Disease control is a major drag on aquaculture and one which antibiotics can only relieve in the short term, due to the rise of resistant strains. Probiotics are a promising alternative. They alter the host’s gut microbiota, improving health and fitness. Probiotic-enhanced gut communities can improve pathogen exclusion, normal gut development, nutrition and immune function.
At present, the favoured strategy is to use probiotics containing lactic acid and Bacillus bacteria, because we assume they are the best choice because they dominate terrestrial mammal guts. The extremely obvious problem with supplementing fish with these bacteria is reflected in the literature; the majority of studies have failed to demonstrate any fish health benefits from terrestrial lactic acid bacteria probiotics.
More modern research indicates that host species is a stronger determinant of gut community composition than the outside environment is. However, this body of information is very limited as nobody has bothered characterising the typical gut microbe communities of common aquaculture fish species.
Ictalurus punctatus (channel catfish), Micropterus salmoides (largemouth bass) and Leponis macrochirus (bluegill panfish) are the top aquaculture fish species in the USA, none of which have had their gut microbiota characterised. This study aimed to fill this information void, to provide a starting point for future probiotic design for these species.
After euthanization, all fish had the lower third of their intestines aseptically removed and the contents squeezed into a tube. These samples were then ran through pyrosequencing and 454 sequencing to determine community composition.
Most studies like this have used only 1 fish species. Multiple species comparison revealed a high specificity of association between host and microbial community, since all fish were from the same environment. M. salmoides is carnivorous, I. punctatus is carnivorous above a certain size and L. macrochirus is omnivorous. Though stomach contents were not analysed, gut community differences are likely due to diet.
Gut microbe diversity typically increases from carnivore to omnivore to herbivore, but this trend was not shown in these species. This may be because all species could have had similar diets, but without stomach content data this cannot be confirmed. The similarity between gut communities seems to suggest that diet should have been recorded.

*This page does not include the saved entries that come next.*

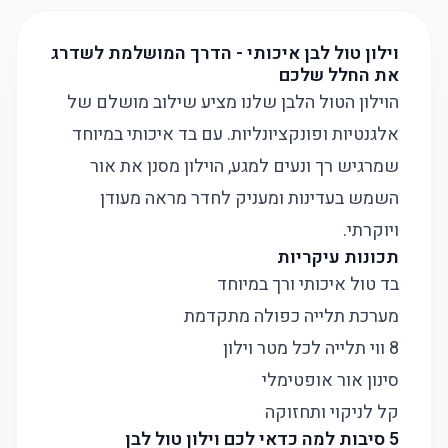
וילון טול לבן איכותי - הדרך המושלמת לשדרג
את החלל שלכם
הוילון הטול הלבן שלנו מציע שילוב מושלם של
אלגנטיות ופונקציונליות. עם בד איכותי במיוחד
שמרגיש רך ונעים למגע, הוילון מסנן את אור
השמש בעדינות ומעניק לחדר מראה מעודן
ויוקרתי.
תכונות עיקריות
בד טול איכותי ורך במיוחד
מערכת תלייה כפולה מתקדמת
8 ווי תלייה לכל מטר וילון
סינון אור אופטימלי
קל לניקוי ותחזוקה
5 סיבות למה כדאי לכם וילון טול לבן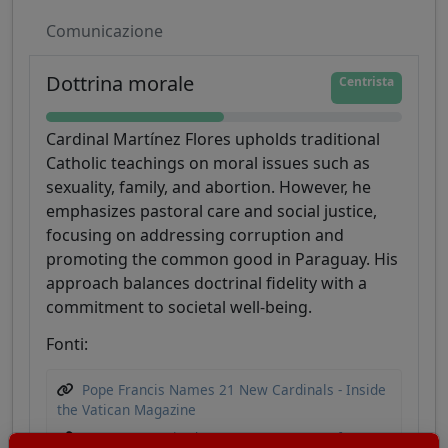
Comunicazione
Dottrina morale
Centrista
Cardinal Martínez Flores upholds traditional
Catholic teachings on moral issues such as
sexuality, family, and abortion. However, he
emphasizes pastoral care and social justice,
focusing on addressing corruption and
promoting the common good in Paraguay. His
approach balances doctrinal fidelity with a
commitment to societal well-being.
Fonti:
Pope Francis Names 21 New Cardinals - Inside
the Vatican Magazine
Paraguay - United States Department of State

The phylum Fusobacterium dominated the gut communities of all 3 species, with Proteobacteria in second place. Fusobacteria are anaerobic, gram-negative bacilli who produce butyrate by fermenting carbohydrates found in epithelial tissues. This short chain fatty acid can benefit the host by acting as the main energy source for gastrointestinal cells, aiding mucus production and immune functions. Butyrate is not expected to be prevalent in carnivore guts, given the low carbohydrate content of their diets. Butyrate has been shown to inhibit some freshwater pathogens and is used as a fish feed additive. However, as a supplement it has not been proven as beneficial to fish health. Perhaps Fusobacterium supplementation would be better, possibly by providing more appropriate doses or molecular forms of butyrate.
Over 70% of sequences were related to Cetobacterium somerae in all three species. C. somerae is an obscure, microaerotolerant fermentation bacteria found in many herbivorous fish. Though it can produce vitamin B12 and inhibit the growth of other strains, it has not been investigated as a potential probiotic microbe. The most abundant gut microbes found by this study seem like good candidates for improving fish health, providing a strong case for further characterisation of other commercially important species’ gut microbiotas.
Larsen, A. M., Mohammed, H. H., & Arias, C. R. (2014). Characterization of the gut microbiota of three commercially valuable warmwater fish species. Journal of applied microbiology.